[YOUR TASK]
Print the lines below character for character, leaving out the pictures.

[DATA SHOWN]

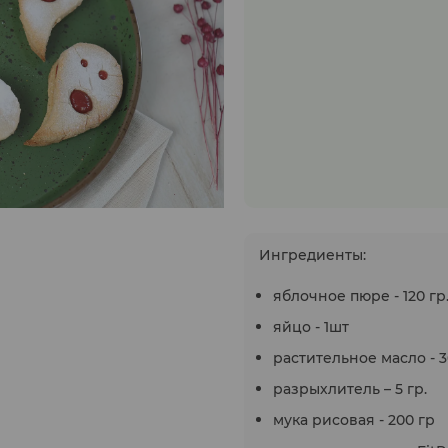
Ингредиенты:
яблочное пюре - 120 гр
яйцо - 1шт
растительное масло - 
разрыхлитель – 5 гр.
мука рисовая - 200 гр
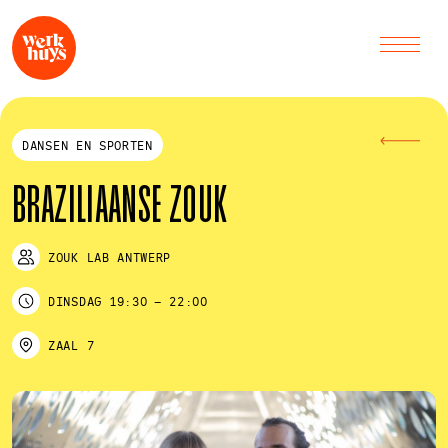
DANSEN EN SPORTEN
BRAZILIAANSE ZOUK
ZOUK LAB ANTWERP
DINSDAG
19:30
–
22:00
ZAAL 7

[YOUR SOLUTION]
Ингредиенты:
яблочное пюре - 120 гр
яйцо - 1шт
растительное масло - 
разрыхлитель – 5 гр.
мука рисовая - 200 гр
DANSEN EN SPORTEN
BRAZILIAANSE ZOUK
ZOUK LAB ANTWERP
DINSDAG
19:30
–
22:00
ZAAL 7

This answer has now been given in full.